The good thing about TV now, there's something for everyone, the bad thing about TV, there's something for everyone, and some people have no taste.

BOOKS

Don't read broadly enough to make any recommendations. I read what I read, and I don't read what I don't read. Loved what Peter Hamilton has done this decade, same with Neal Stephenson. Joe Abercrombie's done some interesting things to the fantasy genre, and George RR Martin's big messy, probably never going to see the final few books of The Song of Ice and Fire cycle provided some entertainment. Can't stand the serious books I'm supposed to like, got my fill of that kind of literature in college, and I think authors of 'serious' books are too self consciously writing 'serious' books to actually write books that are entertaining or thought provoking. I could be wrong, there might be some great stuff out there, but everything I've tried sampling has left me unable to care enough about the characters to bother finishing the story.

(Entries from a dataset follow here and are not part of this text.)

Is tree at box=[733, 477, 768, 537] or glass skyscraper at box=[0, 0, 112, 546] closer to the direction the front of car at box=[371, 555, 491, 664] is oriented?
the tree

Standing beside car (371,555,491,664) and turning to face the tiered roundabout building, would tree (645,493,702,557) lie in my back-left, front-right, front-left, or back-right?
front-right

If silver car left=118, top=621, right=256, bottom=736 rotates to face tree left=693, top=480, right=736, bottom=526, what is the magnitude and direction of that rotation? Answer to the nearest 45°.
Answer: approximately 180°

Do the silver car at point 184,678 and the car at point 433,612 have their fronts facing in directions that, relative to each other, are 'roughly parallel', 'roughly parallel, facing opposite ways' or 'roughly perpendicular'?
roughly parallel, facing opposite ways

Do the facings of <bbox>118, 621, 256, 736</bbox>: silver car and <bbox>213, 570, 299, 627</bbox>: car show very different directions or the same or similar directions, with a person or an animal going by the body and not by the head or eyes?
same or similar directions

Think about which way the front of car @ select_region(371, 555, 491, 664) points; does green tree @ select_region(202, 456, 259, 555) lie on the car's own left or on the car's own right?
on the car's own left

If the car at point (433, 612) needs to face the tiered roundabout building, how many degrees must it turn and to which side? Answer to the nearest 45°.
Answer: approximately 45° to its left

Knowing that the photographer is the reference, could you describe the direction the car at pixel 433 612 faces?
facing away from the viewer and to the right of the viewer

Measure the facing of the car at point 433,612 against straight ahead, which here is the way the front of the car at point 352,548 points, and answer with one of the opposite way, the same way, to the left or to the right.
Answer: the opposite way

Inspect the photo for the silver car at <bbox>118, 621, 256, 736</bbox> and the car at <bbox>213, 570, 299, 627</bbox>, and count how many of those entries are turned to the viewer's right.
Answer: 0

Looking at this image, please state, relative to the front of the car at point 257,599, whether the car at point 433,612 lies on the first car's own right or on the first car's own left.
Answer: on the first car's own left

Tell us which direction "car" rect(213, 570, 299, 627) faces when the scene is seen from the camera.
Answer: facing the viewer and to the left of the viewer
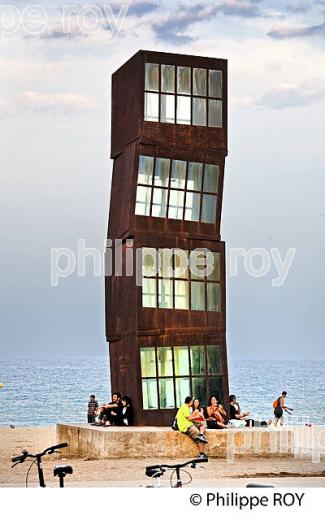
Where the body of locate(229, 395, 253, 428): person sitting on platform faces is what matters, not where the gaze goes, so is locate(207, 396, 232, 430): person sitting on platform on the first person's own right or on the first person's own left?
on the first person's own right

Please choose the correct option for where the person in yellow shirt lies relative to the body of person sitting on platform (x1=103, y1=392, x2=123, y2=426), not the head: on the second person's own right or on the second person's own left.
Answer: on the second person's own left

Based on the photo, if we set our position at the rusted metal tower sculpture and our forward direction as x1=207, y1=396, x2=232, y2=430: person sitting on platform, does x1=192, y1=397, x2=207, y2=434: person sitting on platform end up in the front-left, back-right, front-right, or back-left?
front-right

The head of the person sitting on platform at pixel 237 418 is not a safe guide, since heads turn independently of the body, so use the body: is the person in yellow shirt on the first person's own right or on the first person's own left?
on the first person's own right

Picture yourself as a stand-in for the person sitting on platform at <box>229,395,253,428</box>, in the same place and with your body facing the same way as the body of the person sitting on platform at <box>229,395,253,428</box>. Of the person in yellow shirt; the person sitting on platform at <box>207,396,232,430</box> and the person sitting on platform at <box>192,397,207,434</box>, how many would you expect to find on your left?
0

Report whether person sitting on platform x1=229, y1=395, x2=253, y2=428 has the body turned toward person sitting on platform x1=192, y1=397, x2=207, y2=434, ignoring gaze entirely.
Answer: no

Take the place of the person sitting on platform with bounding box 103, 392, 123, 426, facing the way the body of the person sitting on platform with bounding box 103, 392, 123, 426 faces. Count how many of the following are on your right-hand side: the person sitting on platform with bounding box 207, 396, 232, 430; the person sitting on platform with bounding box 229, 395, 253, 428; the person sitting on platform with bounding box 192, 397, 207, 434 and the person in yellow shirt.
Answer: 0

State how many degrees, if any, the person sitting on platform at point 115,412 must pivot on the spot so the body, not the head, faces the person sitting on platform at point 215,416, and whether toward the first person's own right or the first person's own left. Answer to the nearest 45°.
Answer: approximately 135° to the first person's own left

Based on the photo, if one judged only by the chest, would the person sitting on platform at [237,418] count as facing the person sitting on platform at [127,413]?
no

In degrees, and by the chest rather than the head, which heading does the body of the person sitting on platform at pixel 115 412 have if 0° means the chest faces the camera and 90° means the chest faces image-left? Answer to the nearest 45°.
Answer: approximately 45°
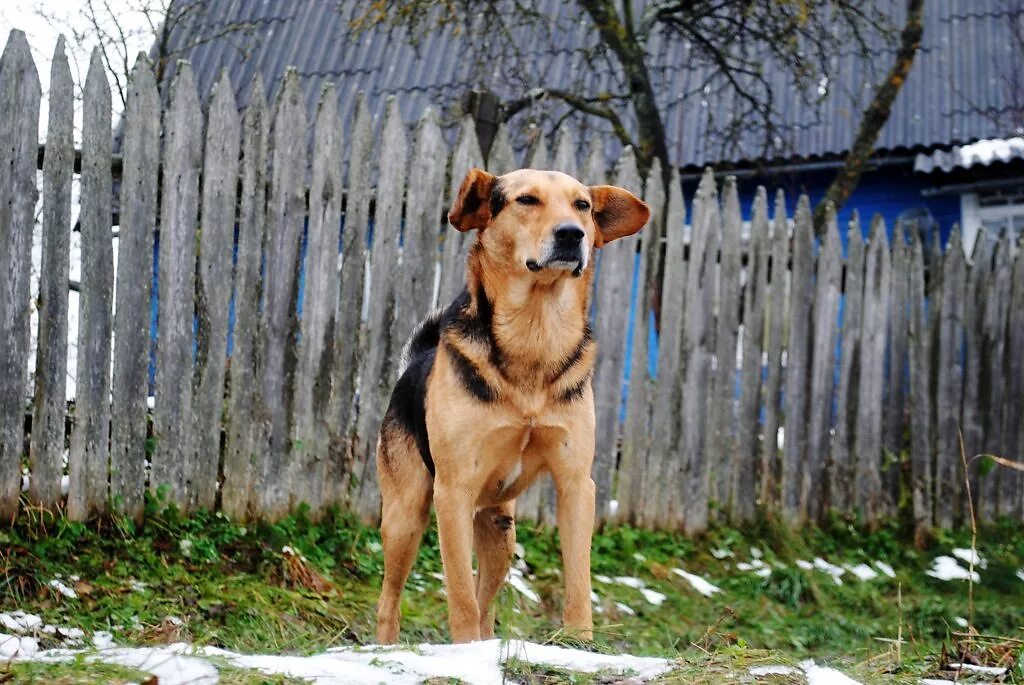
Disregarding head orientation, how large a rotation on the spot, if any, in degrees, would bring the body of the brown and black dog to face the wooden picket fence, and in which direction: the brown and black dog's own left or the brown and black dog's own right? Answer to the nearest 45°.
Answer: approximately 135° to the brown and black dog's own left

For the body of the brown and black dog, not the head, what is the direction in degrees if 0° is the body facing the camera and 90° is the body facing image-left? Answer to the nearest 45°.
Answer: approximately 315°
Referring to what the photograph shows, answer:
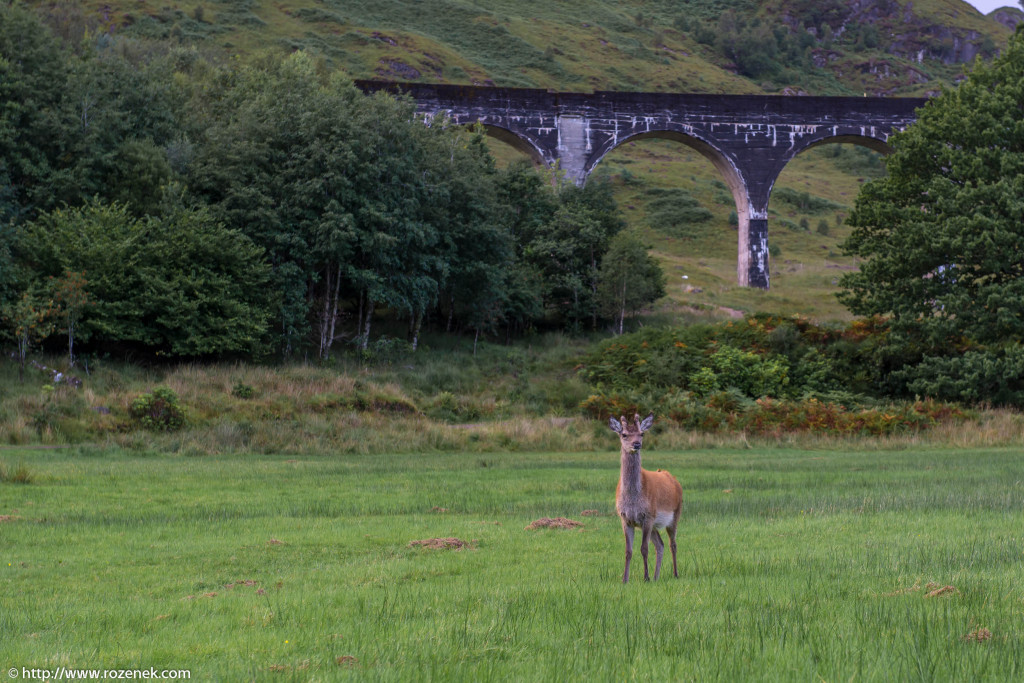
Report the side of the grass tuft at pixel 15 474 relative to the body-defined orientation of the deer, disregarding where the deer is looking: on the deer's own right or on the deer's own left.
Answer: on the deer's own right

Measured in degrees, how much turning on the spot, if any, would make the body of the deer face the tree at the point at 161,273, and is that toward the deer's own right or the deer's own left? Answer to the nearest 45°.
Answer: approximately 90° to the deer's own right

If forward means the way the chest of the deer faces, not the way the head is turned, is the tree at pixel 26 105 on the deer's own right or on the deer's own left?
on the deer's own right

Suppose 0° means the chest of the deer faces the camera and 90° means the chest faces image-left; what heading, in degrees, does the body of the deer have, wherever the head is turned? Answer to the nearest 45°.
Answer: approximately 45°

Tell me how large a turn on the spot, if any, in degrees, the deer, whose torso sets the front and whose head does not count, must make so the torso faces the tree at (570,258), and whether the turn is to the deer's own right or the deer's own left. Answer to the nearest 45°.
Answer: approximately 135° to the deer's own right

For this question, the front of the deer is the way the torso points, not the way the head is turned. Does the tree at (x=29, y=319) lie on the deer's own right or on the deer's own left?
on the deer's own right
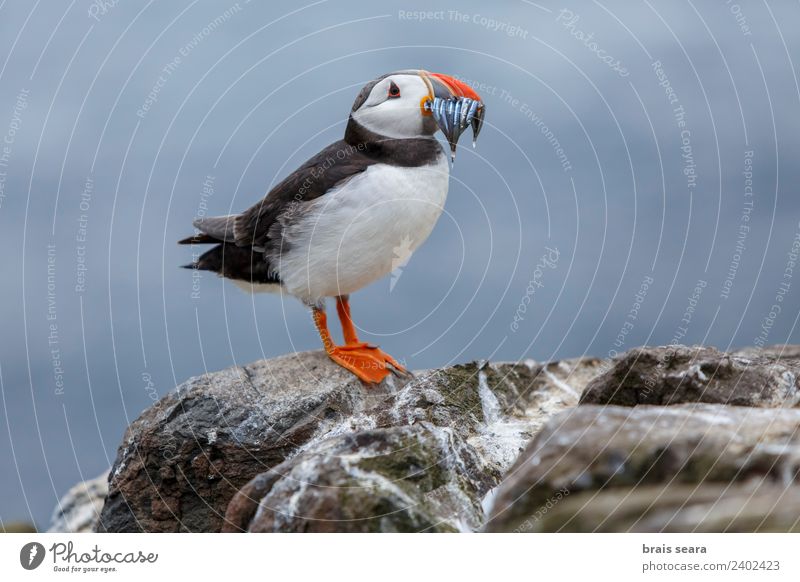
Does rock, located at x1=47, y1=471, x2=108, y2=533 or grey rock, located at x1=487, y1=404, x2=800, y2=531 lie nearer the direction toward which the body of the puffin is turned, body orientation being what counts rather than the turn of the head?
the grey rock

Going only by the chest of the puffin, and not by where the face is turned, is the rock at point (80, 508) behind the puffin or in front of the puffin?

The other big trend has been the rise of conservative books. Mostly, they're pamphlet lengthed polemics stretched and padded into a length where publishers can feel justified in charging $20. Doesn't mean that it's not a welcome and worthwhile change in reading habits. Don't think it reflects a more conservative nation, I do think these books get bought to be used as totems. Bookshelves aren't about having access to a good book whenever you want, in a lot of homes, what books are in your living room act as a marker as to the tribal affiliations of the people within. I suspect, that for a lot of consumers, hardcover books are bought to be conversation pieces, as they are for something to read. Books to read are bought on a kindle, or in paperback.

VIDEO GAMES

Video games are a mature medium now, with an aging demographic of players. The kinds of games getting released reflect that it's not just 15 year old boys 'wasting' their time on video games. Add on top of that the success of Nintendo's 'blue ocean' strategy, as well as the explosion of 'casual gaming', and you have a broad swath of the population enjoying various kinds of video games, but not thinking of themselves as 'gamers'. Some of my favorite games of the decade have been made by PixelJunk, who have three hits, and one clunker (avoid Racers, if you have a PS3, Monsters, Eden, and Shooter are a must download) amongst the four games they've released for PS3. Rhythm games with their living room clogging proliferation of controllers were a big trend in the 00s, but that seems to waning. First person shooters have matured and improved in the 00s, with the latest Call of Duty: Modern Warfare2 being one of the best selling bits of media of all time (over $700M in sales its first week out). Rockstar games defined and refined the 'sandbox' genre with its Grand Theft Auto games. EA dominates sports games, mainly through aggressively pursuing exclusive licenses, but they've also improved their games as they release a new version each year. The Wii brought waggle to the masses, and showed that a successful marketing strategy for gaming wasn't in better graphics, or a deeper and more challenging experience, but in providing an easier to understand, and a more intuitive interface for non-gamers to learn, way in which to interact.

DECADE IN REVIEW

The 00s were a time of increased choice, and increased cultural atomization. There have been a few standouts that managed to cross boundaries and appeal broadly (in music Taylor Swift, sort of, actually in music there aren't any really strong candidates for a cross-cultural standout, in TV American Idol, in books, Dan 'Freakin' Brown for god sakes, in videogames Wii Sports), but for the most part, each consumer has been able to pick and choose from a variety of sources and define their cultural experience of the past decade in a hugely individualistic way.